Chinese stocks are getting ready to rally.
Yes, I know that sentence probably has you scratching your head. After all, I've been bearish on China for several months now.
But the Shanghai Stock Exchange Index (SSEC) is down 26% from its high last summer. And it's down over 20% from when I first wrote "
The China Bubble is Ready to Pop" back in January. Things look a bit different now. If you shorted China with me in January, it's now time to take your profits on the trade.
If we step back and take a fresh look at a chart of the Chinese stock market, we no longer have a bubble looking for a pin. In fact, the chart looks modestly bullish.
Take a look...

In January, the chart broke to the downside of a consolidating-triangle pattern (the red lines).
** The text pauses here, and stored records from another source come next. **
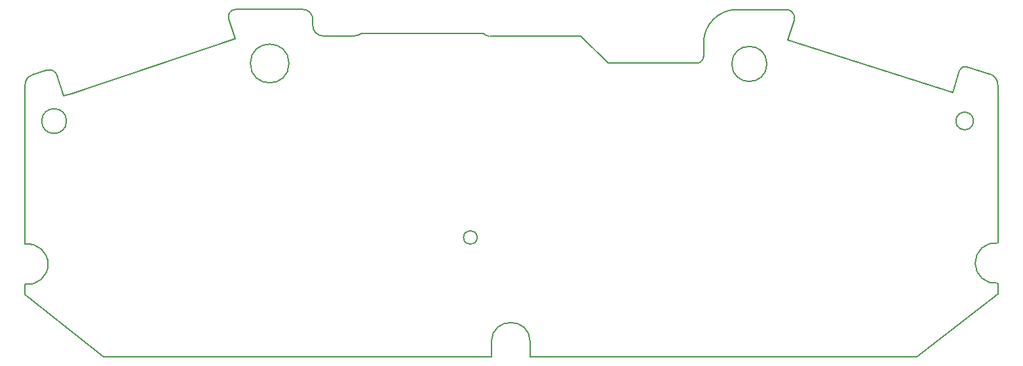
<source format=gm1>
G04 #@! TF.GenerationSoftware,KiCad,Pcbnew,8.0.9*
G04 #@! TF.CreationDate,2025-09-17T21:58:30+09:00*
G04 #@! TF.ProjectId,usb_sfc_pad,7573625f-7366-4635-9f70-61642e6b6963,rev?*
G04 #@! TF.SameCoordinates,Original*
G04 #@! TF.FileFunction,Profile,NP*
%FSLAX46Y46*%
G04 Gerber Fmt 4.6, Leading zero omitted, Abs format (unit mm)*
G04 Created by KiCad (PCBNEW 8.0.9) date 2025-09-17 21:58:30*
%MOMM*%
%LPD*%
G01*
G04 APERTURE LIST*
G04 #@! TA.AperFunction,Profile*
%ADD10C,0.200000*%
G04 #@! TD*
G04 #@! TA.AperFunction,Profile*
%ADD11C,0.050000*%
G04 #@! TD*
G04 APERTURE END LIST*
D10*
X151661550Y-125529550D02*
G75*
G02*
X156667871Y-125585750I2502750J-64650D01*
G01*
X133922410Y-86094620D02*
X129921220Y-86094620D01*
X217086630Y-118012570D02*
G75*
G02*
X217086617Y-112821028I-315830J2595770D01*
G01*
X129562710Y-127479360D02*
X148562710Y-127479360D01*
X179075130Y-88704720D02*
G75*
G02*
X178163310Y-89616530I-911830J20D01*
G01*
X178163310Y-89616540D02*
X166741130Y-89616540D01*
X189782360Y-82695570D02*
X183381300Y-82695570D01*
X179075130Y-87001740D02*
G75*
G02*
X183381300Y-82695530I4306170J40D01*
G01*
X134897980Y-85747520D02*
G75*
G02*
X133922410Y-86094607I-975580J1197520D01*
G01*
X91422890Y-118135600D02*
X91422890Y-119448020D01*
X94215540Y-90520680D02*
X92319400Y-91149020D01*
X129921220Y-86094620D02*
G75*
G02*
X128595780Y-84769230I-20J1325420D01*
G01*
X128595830Y-84769230D02*
X128595830Y-83988850D01*
X91422890Y-112978460D02*
G75*
G02*
X91422890Y-118135600I360200J-2578570D01*
G01*
X212162250Y-90524810D02*
X211255530Y-93378700D01*
X97376250Y-93533090D02*
X96425000Y-93850000D01*
X117731210Y-83895290D02*
G75*
G02*
X118616290Y-82668925I885090J293790D01*
G01*
X187249280Y-89710950D02*
G75*
G02*
X182721080Y-89710950I-2264100J0D01*
G01*
X182721080Y-89710950D02*
G75*
G02*
X187249280Y-89710950I2264100J0D01*
G01*
X117731210Y-83895290D02*
X118592560Y-86489940D01*
X217086630Y-119404870D02*
X217086630Y-118012570D01*
X156667910Y-125585750D02*
X156667910Y-127479360D01*
X213939640Y-97077070D02*
G75*
G02*
X211675440Y-97077070I-1132100J0D01*
G01*
X211675440Y-97077070D02*
G75*
G02*
X213939640Y-97077070I1132100J0D01*
G01*
X149826980Y-112116380D02*
G75*
G02*
X148060680Y-112116380I-883150J0D01*
G01*
X148060680Y-112116380D02*
G75*
G02*
X149826980Y-112116380I883150J0D01*
G01*
X94215540Y-90520680D02*
G75*
G02*
X95540313Y-91185119I330160J-994620D01*
G01*
X96762830Y-97087320D02*
G75*
G02*
X93562830Y-97087320I-1600000J0D01*
G01*
X93562830Y-97087320D02*
G75*
G02*
X96762830Y-97087320I1600000J0D01*
G01*
X91422890Y-92391250D02*
G75*
G02*
X92319411Y-91149052I1308910J-50D01*
G01*
X212162250Y-90524810D02*
G75*
G02*
X213058503Y-90058534I682150J-216690D01*
G01*
X163211760Y-86147290D02*
X151506460Y-86147290D01*
X125516310Y-89649780D02*
G75*
G02*
X120516310Y-89649780I-2500000J0D01*
G01*
X120516310Y-89649780D02*
G75*
G02*
X125516310Y-89649780I2500000J0D01*
G01*
X156667910Y-127479360D02*
X206660390Y-127479360D01*
X91422890Y-119448020D02*
X101562710Y-127479360D01*
X217086630Y-112820920D02*
X217086630Y-92396640D01*
X151300400Y-86122640D02*
G75*
G02*
X150599981Y-85750019I212500J1244040D01*
G01*
X189966140Y-86614800D02*
X190778640Y-84057450D01*
D11*
X151300400Y-86122640D02*
X151506460Y-86147290D01*
D10*
X179075130Y-87001740D02*
X179075130Y-88704720D01*
X166741130Y-89616540D02*
X163211760Y-86147290D01*
X91422890Y-92391250D02*
X91422890Y-112978460D01*
X148562710Y-127479360D02*
X151661550Y-127479360D01*
X151661550Y-127479360D02*
X151661550Y-125529550D01*
X211255530Y-93378700D02*
X189966140Y-86614800D01*
X150600000Y-85750000D02*
X134897980Y-85747520D01*
X114562710Y-127479360D02*
X129562710Y-127479360D01*
X127275890Y-82668900D02*
X118616290Y-82668900D01*
X216060140Y-90999210D02*
G75*
G02*
X217086608Y-92396640I-437940J-1397390D01*
G01*
X96425000Y-93850000D02*
X95540340Y-91185110D01*
X101562710Y-127479360D02*
X114562710Y-127479360D01*
X189782370Y-82695570D02*
G75*
G02*
X190778648Y-84057453I30J-1045330D01*
G01*
X216060140Y-90999210D02*
X213058510Y-90058510D01*
X127275890Y-82668900D02*
G75*
G02*
X128595800Y-83988850I10J-1319900D01*
G01*
X118592560Y-86489940D02*
X97376250Y-93533090D01*
X206660390Y-127479360D02*
X217086630Y-119404870D01*
M02*

</source>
The height of the triangle was about 700 points. So when the breakdown occurred at 3,200 on the index, it projected a move down to 2,500 or so.
As you can see, the SSEC hit 2,500 last week. Then it bounced.
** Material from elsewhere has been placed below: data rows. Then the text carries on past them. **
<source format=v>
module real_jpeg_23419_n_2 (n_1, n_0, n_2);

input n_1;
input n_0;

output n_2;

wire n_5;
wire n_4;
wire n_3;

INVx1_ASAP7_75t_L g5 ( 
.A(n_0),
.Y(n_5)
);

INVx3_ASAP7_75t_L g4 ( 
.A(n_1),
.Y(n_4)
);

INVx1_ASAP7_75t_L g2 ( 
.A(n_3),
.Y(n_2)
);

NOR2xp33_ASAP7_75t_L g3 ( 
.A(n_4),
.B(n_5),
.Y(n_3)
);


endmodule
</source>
The most recent pattern on the chart is a bullish falling wedge (the blue lines). This type of pattern almost always breaks out to the upside – especially when it's combined with positive divergence on the MACD indicator (a measure of momentum you can see at the bottom of the graph). If it plays out this way, we're looking at a possible rally all the way back up to about 2,900 on the Shanghai Exchange.
That's a gain of 13% from yesterday's close. Maybe that's not enough of a move to get you excited about playing China from the long side. But you certainly shouldn't be short it here either.